[Provided data]

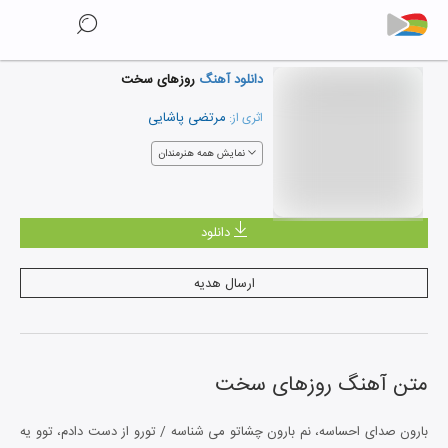
دانلود آهنگ
روزهای سخت
مرتضی پاشایی
اثری از:
نمایش همه هنرمندان
دانلود
ارسال هدیه
متن آهنگ
روزهای سخت
بارون صدای احساسه، نم بارون چشاتو می شناسه / تورو از دست دادم، توو یه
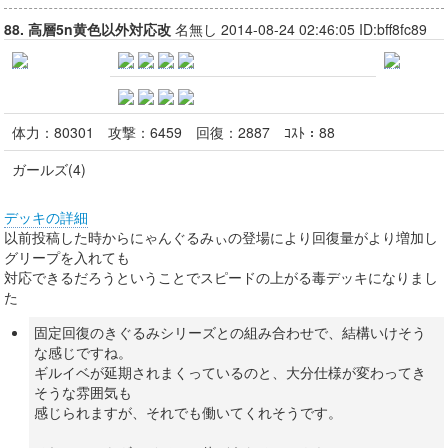
88. 高層5n黄色以外対応改
名無し 2014-08-24 02:46:05 ID:bff8fc89
体力：
80301
攻撃：
6459
回復：
2887
ｺｽﾄ：
88
ガールズ(4)
デッキの詳細
以前投稿した時からにゃんぐるみぃの登場により回復量がより増加し
グリープを入れても
対応できるだろうということでスピードの上がる毒デッキになりまし
た
固定回復のきぐるみシリーズとの組み合わせで、結構いけそう
な感じですね。
ギルイベが延期されまくっているのと、大分仕様が変わってき
そうな雰囲気も
感じられますが、それでも働いてくれそうです。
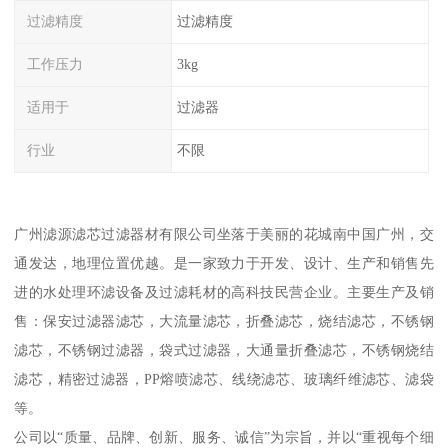
过滤精度
过滤精度
工作压力
3kg
适用于
过滤器
行业
不限
广州滤源滤芯过滤器材有限公司坐落于美丽的花城南中国广州，交
通发达，地理位置优越。是一家致力于开发、设计、生产和销售先
进的水处理环滤设备及过滤耗材的高科技民营企业。主要生产及销
售：保安过滤器滤芯，大流量滤芯，折叠滤芯，烧结滤芯，不锈钢
滤芯，不锈钢过滤器，袋式过滤器，大通量折叠滤芯，不锈钢烧结
滤芯，精密过滤器，PP熔喷滤芯、线绕滤芯、玻璃纤维滤芯、滤袋
等。
公司以“质量、品牌、创新、服务、诚信”为宗旨，并以“重视每个细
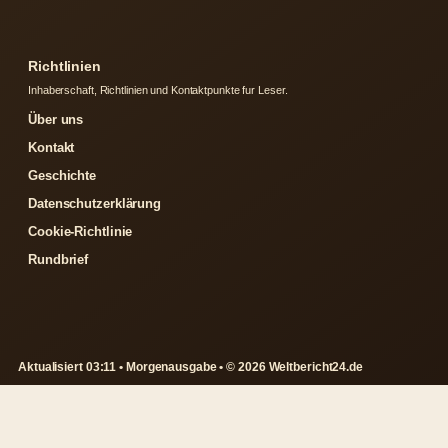
Richtlinien
Inhaberschaft, Richtlinien und Kontaktpunkte fur Leser.
Über uns
Kontakt
Geschichte
Datenschutzerklärung
Cookie-Richtlinie
Rundbrief
Aktualisiert 03:11 • Morgenausgabe • © 2026 Weltbericht24.de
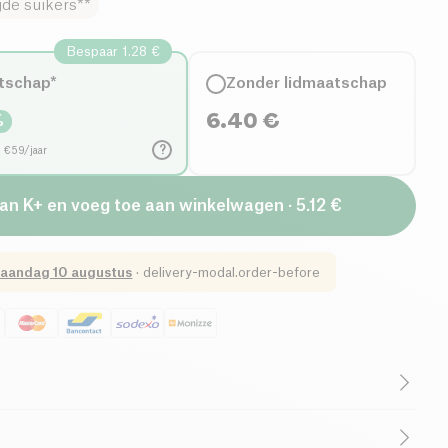
de suikers**
Bespaar 1.28 €
tschap*
Zonder lidmaatschap
6.40
€
%
?
d €59/jaar
van K+ en voeg toe aan winkelwagen · 5.12 €
aandag 10 augustus
·
delivery-modal.order-before
ologisch
Vegetarisch
B-CORP Bedrijf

[/Provided data]

* _Work to be completed_
Please format every line of text in the rows above as a JSON list of strings, one string per line, leaving out blank lines and the pictures.

* _Response below_
[
  "دانلود آهنگ",
  "روزهای سخت",
  "مرتضی پاشایی",
  "اثری از:",
  "نمایش همه هنرمندان",
  "دانلود",
  "ارسال هدیه",
  "متن آهنگ",
  "روزهای سخت",
  "بارون صدای احساسه، نم بارون چشاتو می شناسه / تورو از دست دادم، توو یه",
  "88. 高層5n黄色以外対応改",
  "名無し 2014-08-24 02:46:05 ID:bff8fc89",
  "体力：",
  "80301",
  "攻撃：",
  "6459",
  "回復：",
  "2887",
  "ｺｽﾄ：",
  "88",
  "ガールズ(4)",
  "デッキの詳細",
  "以前投稿した時からにゃんぐるみぃの登場により回復量がより増加し",
  "グリープを入れても",
  "対応できるだろうということでスピードの上がる毒デッキになりまし",
  "た",
  "固定回復のきぐるみシリーズとの組み合わせで、結構いけそう",
  "な感じですね。",
  "ギルイベが延期されまくっているのと、大分仕様が変わってき",
  "そうな雰囲気も",
  "感じられますが、それでも働いてくれそうです。",
  "过滤精度",
  "过滤精度",
  "工作压力",
  "3kg",
  "适用于",
  "过滤器",
  "行业",
  "不限",
  "广州滤源滤芯过滤器材有限公司坐落于美丽的花城南中国广州，交",
  "通发达，地理位置优越。是一家致力于开发、设计、生产和销售先",
  "进的水处理环滤设备及过滤耗材的高科技民营企业。主要生产及销",
  "售：保安过滤器滤芯，大流量滤芯，折叠滤芯，烧结滤芯，不锈钢",
  "滤芯，不锈钢过滤器，袋式过滤器，大通量折叠滤芯，不锈钢烧结",
  "滤芯，精密过滤器，PP熔喷滤芯、线绕滤芯、玻璃纤维滤芯、滤袋",
  "等。",
  "公司以“质量、品牌、创新、服务、诚信”为宗旨，并以“重视每个细",
  "Richtlinien",
  "Inhaberschaft, Richtlinien und Kontaktpunkte fur Leser.",
  "Über uns",
  "Kontakt",
  "Geschichte",
  "Datenschutzerklärung",
  "Cookie-Richtlinie",
  "Rundbrief",
  "Aktualisiert 03:11 • Morgenausgabe • © 2026 Weltbericht24.de",
  "de suikers**",
  "Bespaar 1.28 €",
  "tschap*",
  "Zonder lidmaatschap",
  "6.40",
  "€",
  "%",
  "?",
  "d €59/jaar",
  "van K+ en voeg toe aan winkelwagen · 5.12 €",
  "aandag 10 augustus",
  "·",
  "delivery-modal.order-before",
  "ologisch",
  "Vegetarisch",
  "B-CORP Bedrijf"
]